▸ **Given request 1**
Please retype the stretch of the listing below from the line that contains "sunpy 6.1.1 map" through the line that contains "Image (title printed", both included.

Stop procrastinating: You can delay, but time will not.

Written by Arno Jansen

We all do it, and we beat ourselves up about it. We want to stop procrastinating. No matter how awesome our lives can be, there are things we need to do, that we often dread. As a result, we find a million ways avoid doing the thing that needs to get done.

Although I am pretty good at getting the stuff done that needs to get done (if I say so myself), it is something I struggle with if I have a lot on my plate.

Instead of sharing some hyped, heroic story on “how I never procrastinate”, I’ll share a real-life example how one my clients is working to beat procrastinating on making cold calls for his startup side-business.

For this fellow self-starter, regular cold calling is a challenge. Being an introverted individual, he finds himself grappling with the discomfort of reaching out to strangers and discussing his developing product.

So, we spend some time together to make this process more manageable. The key is to establish a routine. To have a series of steps at the ready whenever he needs to do these calls. This helps turn the dread into a manageable and structured process. These cold calls are a way to get his name out there in the industry he works in. It is also a way to discuss a common problem that he is developing a solution for.

Not only does having a process help add structure, it also creates some emotional distance, so that there is less dread and discomfort. Just start the routine and go through the steps.

Here’s how we did it, and how you can apply the same principles to your challenges.

Shifting Perspectives

The first step was changing the way he viewed these calls. Rather than seeing them as potential validation or rejection of himself, we reframed them as opportunities to connect with new people. It is also a way to get insights into the problem he has a solution for.

▸ **Available records**
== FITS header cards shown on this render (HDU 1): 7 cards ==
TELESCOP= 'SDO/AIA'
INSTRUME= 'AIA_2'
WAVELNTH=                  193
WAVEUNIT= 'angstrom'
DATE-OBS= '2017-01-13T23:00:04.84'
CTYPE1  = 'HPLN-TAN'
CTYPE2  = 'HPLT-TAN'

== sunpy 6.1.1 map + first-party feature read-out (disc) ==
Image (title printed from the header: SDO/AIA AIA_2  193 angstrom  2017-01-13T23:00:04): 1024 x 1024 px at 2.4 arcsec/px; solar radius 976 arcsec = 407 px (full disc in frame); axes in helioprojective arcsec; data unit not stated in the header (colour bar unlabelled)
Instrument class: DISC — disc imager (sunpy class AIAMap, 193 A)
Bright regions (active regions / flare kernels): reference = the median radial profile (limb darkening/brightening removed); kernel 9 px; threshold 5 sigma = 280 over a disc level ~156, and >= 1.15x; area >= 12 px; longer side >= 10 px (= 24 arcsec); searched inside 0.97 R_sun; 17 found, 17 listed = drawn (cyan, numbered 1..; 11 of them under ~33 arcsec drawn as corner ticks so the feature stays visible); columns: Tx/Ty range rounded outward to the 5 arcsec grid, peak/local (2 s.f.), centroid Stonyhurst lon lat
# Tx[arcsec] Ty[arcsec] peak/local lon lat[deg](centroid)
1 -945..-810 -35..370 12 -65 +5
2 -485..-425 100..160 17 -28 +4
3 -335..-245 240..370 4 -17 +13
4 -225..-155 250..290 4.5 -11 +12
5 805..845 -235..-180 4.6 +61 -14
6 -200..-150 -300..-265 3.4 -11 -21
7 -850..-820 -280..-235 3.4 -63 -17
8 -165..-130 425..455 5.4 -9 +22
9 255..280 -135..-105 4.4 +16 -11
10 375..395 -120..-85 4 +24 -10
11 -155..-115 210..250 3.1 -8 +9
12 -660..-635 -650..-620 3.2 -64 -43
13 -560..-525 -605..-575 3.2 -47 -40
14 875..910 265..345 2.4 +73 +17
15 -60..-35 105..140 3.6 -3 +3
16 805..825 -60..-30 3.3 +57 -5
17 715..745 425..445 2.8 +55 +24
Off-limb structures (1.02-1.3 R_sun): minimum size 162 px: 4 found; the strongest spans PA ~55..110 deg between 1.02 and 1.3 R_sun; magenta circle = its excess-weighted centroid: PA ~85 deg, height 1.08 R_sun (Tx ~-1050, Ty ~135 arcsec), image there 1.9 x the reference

▸ **Given request 2**
Continue the procrastination article from the point where it stops.

▸ **Written response 1**
== sunpy 6.1.1 map + first-party feature read-out (disc) ==
Image (title printed from the header: SDO/AIA AIA_2  193 angstrom  2017-01-13T23:00:04): 1024 x 1024 px at 2.4 arcsec/px; solar radius 976 arcsec = 407 px (full disc in frame); axes in helioprojective arcsec; data unit not stated in the header (colour bar unlabelled)

▸ **Written response 2**
The focus shifted from imposing himself unsollicited, to offering a solution to a common problem. Every call then becomes a data-gathering conversation, providing valuable insights.

Setting the Right Mood

To combat the anxiety associated with getting started with these cold calls, we introduced a pre-call ritual. A carefully chosen song or playlist played before each session. Over time, the brain will associate this music with the task at hand, putting him in the right mindset and easing the transition into the calls.
It is like having a workout playlist when you’re going to exercise.

Eliminating Awkward Starts

Memorizing and rehearsing the initial sentences removes the awkwardness of starting a cold call. Having a short script ensures a smooth beginning, giving him the confidence to navigate through the rest of the conversation.
When you’re applying this to your situation, look for steps at the beginning of the process that you can do without thinking about it.

• If you’re doing calls: can you make an introductory script?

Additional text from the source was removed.